_EXERCISE REQUIREMENTS:_
**A.** According to the blog extract, what study method does the writer decide works better than revising alone in a room?
**B.** Extend the blog extract, picking up right after its final line.

_EXTRACT:_
Sunday, August 22, 2010
I must change !!!!!
Already a year i been to UMP.Well,i realized something that i must changed in order to get excellent result(not dat geng oso ).Actually honestly to tell that b4 this i like to compete with my friend's result though they not doing so.I think it started since i was in primary and it became a bad habit.Everytime when compete the result with them i was the one who felt so sad and it never changed till last sem.I did jealous with my friend's who got best result or even gt Dean list everytime.I was telling myself y i cant achieved it?Izit bcz i too selfish not to share knownledge with them?or i shud hav a group study with those who got good result?Finally i found out the answer..I supposed to hav a group study with friend as they really help me a lot in study.B4 this i like to keep myself in room n hav own revision.Is actually not a best way to achieve my target.Perhap not every1 have the same opinion as me but it really works.Of course i shud not forget who giv me this inspiration to have group study too..that one is God who let me know something that i owes tried to find.Thanks to HIM that let me noe this...Halleluyah,Amen:-)
Wednesday, August 18, 2010
Can I forget it?or They don even want to forgive me?

_PROVIDED DATA:_
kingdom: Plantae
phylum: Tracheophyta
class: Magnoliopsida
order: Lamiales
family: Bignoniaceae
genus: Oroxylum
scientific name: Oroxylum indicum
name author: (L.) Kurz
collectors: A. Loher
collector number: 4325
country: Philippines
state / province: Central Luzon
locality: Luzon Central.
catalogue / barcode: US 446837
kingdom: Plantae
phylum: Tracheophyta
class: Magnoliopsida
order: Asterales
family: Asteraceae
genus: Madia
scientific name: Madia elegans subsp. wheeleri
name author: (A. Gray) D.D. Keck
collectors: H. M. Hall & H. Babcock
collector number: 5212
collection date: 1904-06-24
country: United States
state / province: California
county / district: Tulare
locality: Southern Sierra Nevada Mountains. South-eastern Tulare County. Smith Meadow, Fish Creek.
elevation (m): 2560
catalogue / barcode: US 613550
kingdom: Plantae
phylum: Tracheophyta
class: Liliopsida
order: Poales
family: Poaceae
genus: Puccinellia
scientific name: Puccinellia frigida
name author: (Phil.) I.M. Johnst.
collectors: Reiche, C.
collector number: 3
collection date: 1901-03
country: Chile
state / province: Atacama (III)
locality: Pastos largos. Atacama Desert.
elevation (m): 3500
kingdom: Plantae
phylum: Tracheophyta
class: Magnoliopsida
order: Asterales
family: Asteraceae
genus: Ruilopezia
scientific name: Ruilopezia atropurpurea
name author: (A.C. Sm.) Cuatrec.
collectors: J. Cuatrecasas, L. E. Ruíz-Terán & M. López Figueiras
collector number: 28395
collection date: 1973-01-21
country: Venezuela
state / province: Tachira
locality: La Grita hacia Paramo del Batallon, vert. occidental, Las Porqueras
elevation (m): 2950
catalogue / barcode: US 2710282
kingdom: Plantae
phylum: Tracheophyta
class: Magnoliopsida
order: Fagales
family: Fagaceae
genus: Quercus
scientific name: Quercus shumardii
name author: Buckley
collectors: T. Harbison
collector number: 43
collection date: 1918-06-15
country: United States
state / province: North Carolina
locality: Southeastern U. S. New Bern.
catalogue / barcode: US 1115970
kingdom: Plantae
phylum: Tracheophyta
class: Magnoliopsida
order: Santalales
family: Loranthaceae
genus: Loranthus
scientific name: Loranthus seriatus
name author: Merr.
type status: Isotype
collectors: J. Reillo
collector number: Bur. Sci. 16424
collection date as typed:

_OUTPUTS BY TASK:_
**A.** Group study with friends.

**B.**
It been a long time i didn't updated my blog since last month.Actually i did hope there nothing happened between me n my friends around me.That is why i prefer to be alone rather than mix with friends but as u know we have to be socialable to mix with all kinds of ppl.I really dont know are they trying to escape from me or there still a hurt in their heart and i can't to be forgive?I always convince myself not to care all past matters but i am a kind of thinking back past memory.It is hard for me to wipe away bad memory or even sweet memory from me.I do keep it as my sweetest memory that i ever experinced.Beside that,i dont really know to express myself to any1 except he or she really trusted me and can be shared with otherwise i will not do that.Perhap I need time.A long path way for me to go through actually so what i wish to do nw is that juz make myself relax but of course not too relax as i need to study too...God ,Please tell me what to do???I feel like so weak nw.I need a lots of strength to carry on.I worry i might "collapse" in one day.I'm nw trying to be a good christian cz being a good christian is not dat easy as i hav to go through every circumstance that God wants me to experiance.